Update the data from the start through the line containing "Do 32 HET 5999W", inclusive, replacing "slice" with "wedge" and leaving everything else unchanged.
====== Recorded information ======
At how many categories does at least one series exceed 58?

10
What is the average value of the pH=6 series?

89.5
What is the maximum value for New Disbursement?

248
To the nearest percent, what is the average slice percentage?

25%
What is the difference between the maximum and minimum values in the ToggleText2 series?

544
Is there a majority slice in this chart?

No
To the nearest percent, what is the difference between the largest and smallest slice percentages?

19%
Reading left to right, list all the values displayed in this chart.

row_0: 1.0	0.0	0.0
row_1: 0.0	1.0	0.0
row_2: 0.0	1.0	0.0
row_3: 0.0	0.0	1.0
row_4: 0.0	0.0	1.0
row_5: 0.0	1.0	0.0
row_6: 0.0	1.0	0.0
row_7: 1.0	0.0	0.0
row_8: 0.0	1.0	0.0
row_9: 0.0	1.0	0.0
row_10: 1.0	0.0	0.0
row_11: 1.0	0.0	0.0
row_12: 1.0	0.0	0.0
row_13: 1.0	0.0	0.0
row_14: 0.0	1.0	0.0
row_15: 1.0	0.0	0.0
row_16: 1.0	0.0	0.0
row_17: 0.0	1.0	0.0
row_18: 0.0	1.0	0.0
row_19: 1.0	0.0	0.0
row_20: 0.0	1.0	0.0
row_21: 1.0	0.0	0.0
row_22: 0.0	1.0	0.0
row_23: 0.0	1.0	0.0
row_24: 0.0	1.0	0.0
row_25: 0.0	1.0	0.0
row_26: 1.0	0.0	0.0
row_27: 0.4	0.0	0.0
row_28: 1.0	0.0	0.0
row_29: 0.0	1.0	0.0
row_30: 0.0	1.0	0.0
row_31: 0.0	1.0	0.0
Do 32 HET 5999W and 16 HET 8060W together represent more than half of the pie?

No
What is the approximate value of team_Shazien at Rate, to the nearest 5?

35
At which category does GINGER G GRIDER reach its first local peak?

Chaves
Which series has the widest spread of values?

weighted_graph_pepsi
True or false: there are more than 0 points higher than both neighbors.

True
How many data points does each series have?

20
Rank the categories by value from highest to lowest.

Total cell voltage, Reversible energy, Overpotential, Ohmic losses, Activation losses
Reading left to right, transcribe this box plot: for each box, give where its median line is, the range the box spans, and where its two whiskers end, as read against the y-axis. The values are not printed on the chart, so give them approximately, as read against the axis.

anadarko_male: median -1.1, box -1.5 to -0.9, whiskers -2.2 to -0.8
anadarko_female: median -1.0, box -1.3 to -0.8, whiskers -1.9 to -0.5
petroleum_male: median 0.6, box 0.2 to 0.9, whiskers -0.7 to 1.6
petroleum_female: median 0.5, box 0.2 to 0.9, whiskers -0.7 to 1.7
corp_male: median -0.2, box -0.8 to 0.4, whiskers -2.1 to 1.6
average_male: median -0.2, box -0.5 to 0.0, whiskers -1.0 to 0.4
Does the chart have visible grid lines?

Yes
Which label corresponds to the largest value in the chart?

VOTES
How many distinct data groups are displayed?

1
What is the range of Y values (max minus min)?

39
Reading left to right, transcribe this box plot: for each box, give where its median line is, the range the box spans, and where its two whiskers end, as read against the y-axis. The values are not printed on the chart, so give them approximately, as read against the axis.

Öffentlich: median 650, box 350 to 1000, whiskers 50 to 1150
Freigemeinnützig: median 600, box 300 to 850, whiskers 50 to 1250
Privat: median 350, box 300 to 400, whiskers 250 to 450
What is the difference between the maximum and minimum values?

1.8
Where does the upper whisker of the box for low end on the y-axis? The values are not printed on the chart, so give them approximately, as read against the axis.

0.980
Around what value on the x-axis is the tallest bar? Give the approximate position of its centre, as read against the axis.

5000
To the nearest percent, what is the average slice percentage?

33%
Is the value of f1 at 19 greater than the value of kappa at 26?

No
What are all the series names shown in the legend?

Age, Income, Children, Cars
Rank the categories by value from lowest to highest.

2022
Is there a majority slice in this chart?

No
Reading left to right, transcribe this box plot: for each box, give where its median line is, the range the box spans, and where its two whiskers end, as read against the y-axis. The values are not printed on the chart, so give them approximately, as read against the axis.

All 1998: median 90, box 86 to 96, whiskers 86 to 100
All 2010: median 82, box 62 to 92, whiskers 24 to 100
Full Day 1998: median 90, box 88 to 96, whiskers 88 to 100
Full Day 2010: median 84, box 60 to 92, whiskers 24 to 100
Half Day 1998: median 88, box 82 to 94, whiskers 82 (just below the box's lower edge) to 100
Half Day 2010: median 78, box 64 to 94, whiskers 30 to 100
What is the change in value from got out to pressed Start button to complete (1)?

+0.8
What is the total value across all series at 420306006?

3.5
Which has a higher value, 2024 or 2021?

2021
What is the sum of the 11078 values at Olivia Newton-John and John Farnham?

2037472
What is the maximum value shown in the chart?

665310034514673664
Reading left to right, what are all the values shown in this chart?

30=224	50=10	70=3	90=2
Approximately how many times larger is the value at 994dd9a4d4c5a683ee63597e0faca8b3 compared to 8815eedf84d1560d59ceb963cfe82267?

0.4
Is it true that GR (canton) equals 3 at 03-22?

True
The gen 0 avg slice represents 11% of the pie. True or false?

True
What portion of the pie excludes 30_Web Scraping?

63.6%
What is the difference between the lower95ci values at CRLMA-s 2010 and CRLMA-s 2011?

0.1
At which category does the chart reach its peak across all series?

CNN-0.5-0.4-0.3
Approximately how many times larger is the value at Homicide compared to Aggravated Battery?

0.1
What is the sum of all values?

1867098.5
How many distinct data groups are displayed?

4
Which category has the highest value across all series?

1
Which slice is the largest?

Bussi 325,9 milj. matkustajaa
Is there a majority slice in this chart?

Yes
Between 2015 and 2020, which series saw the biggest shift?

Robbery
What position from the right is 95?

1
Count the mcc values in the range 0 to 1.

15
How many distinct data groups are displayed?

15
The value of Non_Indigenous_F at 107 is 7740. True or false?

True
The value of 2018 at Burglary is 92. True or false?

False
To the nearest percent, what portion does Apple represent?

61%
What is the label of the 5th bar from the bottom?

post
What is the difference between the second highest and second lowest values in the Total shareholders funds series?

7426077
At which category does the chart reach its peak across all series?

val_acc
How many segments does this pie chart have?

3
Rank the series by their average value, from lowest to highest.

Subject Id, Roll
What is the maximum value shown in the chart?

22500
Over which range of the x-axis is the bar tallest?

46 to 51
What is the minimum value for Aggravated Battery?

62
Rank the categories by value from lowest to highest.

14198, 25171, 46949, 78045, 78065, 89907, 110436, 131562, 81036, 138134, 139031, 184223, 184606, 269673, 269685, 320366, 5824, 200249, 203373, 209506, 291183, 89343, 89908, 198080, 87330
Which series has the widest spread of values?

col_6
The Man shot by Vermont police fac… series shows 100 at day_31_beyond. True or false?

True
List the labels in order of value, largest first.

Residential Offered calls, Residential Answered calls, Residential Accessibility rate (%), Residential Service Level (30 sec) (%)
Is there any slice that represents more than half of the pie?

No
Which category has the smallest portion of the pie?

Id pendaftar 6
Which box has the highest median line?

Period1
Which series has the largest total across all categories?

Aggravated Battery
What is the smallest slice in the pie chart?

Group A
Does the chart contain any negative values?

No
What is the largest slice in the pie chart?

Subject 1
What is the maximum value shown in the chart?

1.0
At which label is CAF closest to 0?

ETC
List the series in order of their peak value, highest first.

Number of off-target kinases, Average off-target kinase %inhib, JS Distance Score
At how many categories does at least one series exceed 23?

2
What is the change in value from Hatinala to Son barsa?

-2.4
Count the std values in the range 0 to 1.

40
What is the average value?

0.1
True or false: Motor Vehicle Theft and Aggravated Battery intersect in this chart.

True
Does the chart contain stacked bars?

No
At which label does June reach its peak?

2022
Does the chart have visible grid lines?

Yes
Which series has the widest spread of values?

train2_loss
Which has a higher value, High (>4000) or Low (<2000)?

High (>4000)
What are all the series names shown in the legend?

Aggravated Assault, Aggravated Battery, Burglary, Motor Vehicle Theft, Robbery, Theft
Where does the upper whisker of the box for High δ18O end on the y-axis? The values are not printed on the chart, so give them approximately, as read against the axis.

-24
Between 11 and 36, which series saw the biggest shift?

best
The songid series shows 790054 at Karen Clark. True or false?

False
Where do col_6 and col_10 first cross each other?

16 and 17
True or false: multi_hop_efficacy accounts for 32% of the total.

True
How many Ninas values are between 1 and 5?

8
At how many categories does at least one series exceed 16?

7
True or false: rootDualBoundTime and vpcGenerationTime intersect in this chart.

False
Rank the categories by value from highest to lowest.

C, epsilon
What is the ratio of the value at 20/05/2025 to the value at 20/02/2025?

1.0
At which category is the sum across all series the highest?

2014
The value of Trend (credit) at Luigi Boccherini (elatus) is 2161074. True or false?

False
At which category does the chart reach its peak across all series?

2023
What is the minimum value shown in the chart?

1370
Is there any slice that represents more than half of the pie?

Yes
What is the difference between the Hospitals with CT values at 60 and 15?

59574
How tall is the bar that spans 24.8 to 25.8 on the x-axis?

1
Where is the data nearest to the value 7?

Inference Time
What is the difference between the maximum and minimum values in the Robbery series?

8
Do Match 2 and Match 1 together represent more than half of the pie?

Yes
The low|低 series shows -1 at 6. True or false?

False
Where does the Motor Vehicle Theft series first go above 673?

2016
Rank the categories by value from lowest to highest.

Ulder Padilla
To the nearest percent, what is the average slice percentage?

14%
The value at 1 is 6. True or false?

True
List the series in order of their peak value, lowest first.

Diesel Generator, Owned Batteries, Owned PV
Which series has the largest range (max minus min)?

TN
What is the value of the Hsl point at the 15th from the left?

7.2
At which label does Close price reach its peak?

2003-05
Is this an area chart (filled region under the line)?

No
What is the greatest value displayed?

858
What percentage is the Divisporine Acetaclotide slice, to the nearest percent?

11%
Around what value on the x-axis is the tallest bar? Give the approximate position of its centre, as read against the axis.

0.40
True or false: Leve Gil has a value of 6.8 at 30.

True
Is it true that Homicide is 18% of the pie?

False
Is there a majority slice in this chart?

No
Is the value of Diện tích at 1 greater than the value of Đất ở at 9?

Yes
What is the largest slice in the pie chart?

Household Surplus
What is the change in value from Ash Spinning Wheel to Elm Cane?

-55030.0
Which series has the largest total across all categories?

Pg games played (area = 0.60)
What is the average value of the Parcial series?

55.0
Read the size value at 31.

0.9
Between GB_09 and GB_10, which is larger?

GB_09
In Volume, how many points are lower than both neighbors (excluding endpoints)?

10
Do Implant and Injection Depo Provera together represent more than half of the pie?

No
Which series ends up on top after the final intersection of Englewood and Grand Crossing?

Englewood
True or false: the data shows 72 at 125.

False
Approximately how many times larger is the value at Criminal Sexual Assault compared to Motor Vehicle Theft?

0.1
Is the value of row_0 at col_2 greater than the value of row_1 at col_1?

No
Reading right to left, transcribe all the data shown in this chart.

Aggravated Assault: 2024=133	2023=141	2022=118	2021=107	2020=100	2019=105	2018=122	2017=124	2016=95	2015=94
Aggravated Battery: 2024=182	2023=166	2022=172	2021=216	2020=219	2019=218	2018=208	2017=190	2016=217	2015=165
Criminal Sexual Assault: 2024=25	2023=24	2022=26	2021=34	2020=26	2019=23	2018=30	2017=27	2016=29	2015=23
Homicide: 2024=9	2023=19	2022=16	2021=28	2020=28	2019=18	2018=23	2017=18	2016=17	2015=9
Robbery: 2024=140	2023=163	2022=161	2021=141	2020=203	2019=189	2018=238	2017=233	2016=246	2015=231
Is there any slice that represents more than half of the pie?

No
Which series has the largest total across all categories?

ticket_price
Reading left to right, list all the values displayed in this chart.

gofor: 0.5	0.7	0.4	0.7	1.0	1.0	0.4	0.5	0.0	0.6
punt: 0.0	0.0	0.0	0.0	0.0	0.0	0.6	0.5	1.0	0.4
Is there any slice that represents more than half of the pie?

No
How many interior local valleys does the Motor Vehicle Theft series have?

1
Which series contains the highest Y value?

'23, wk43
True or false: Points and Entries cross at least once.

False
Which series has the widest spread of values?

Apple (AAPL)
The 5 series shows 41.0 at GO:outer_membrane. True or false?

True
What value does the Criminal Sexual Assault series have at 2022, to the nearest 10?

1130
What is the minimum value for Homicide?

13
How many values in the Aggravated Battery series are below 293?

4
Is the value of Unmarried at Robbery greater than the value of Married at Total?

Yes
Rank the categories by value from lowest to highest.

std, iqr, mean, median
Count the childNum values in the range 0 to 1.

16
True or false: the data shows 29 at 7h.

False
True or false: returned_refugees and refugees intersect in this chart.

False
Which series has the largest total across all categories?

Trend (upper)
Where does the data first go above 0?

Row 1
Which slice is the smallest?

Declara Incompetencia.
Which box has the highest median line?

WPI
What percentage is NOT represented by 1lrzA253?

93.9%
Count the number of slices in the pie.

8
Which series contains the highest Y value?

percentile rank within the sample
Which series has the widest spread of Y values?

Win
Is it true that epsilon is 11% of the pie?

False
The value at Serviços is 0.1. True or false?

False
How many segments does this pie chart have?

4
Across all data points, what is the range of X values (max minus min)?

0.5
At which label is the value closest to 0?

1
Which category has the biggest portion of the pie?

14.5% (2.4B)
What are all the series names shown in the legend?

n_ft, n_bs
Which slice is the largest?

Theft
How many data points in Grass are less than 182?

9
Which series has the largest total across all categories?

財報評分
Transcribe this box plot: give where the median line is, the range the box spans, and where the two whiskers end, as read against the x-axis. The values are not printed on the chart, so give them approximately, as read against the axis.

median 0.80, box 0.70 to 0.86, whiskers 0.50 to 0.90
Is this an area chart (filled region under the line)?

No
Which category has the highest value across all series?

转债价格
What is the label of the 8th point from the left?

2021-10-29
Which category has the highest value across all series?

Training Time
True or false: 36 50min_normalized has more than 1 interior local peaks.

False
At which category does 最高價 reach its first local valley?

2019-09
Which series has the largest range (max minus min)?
======
*Answer to this problem*:
At how many categories does at least one series exceed 58?

10
What is the average value of the pH=6 series?

89.5
What is the maximum value for New Disbursement?

248
To the nearest percent, what is the average wedge percentage?

25%
What is the difference between the maximum and minimum values in the ToggleText2 series?

544
Is there a majority wedge in this chart?

No
To the nearest percent, what is the difference between the largest and smallest wedge percentages?

19%
Reading left to right, list all the values displayed in this chart.

row_0: 1.0	0.0	0.0
row_1: 0.0	1.0	0.0
row_2: 0.0	1.0	0.0
row_3: 0.0	0.0	1.0
row_4: 0.0	0.0	1.0
row_5: 0.0	1.0	0.0
row_6: 0.0	1.0	0.0
row_7: 1.0	0.0	0.0
row_8: 0.0	1.0	0.0
row_9: 0.0	1.0	0.0
row_10: 1.0	0.0	0.0
row_11: 1.0	0.0	0.0
row_12: 1.0	0.0	0.0
row_13: 1.0	0.0	0.0
row_14: 0.0	1.0	0.0
row_15: 1.0	0.0	0.0
row_16: 1.0	0.0	0.0
row_17: 0.0	1.0	0.0
row_18: 0.0	1.0	0.0
row_19: 1.0	0.0	0.0
row_20: 0.0	1.0	0.0
row_21: 1.0	0.0	0.0
row_22: 0.0	1.0	0.0
row_23: 0.0	1.0	0.0
row_24: 0.0	1.0	0.0
row_25: 0.0	1.0	0.0
row_26: 1.0	0.0	0.0
row_27: 0.4	0.0	0.0
row_28: 1.0	0.0	0.0
row_29: 0.0	1.0	0.0
row_30: 0.0	1.0	0.0
row_31: 0.0	1.0	0.0
Do 32 HET 5999W and 16 HET 8060W together represent more than half of the pie?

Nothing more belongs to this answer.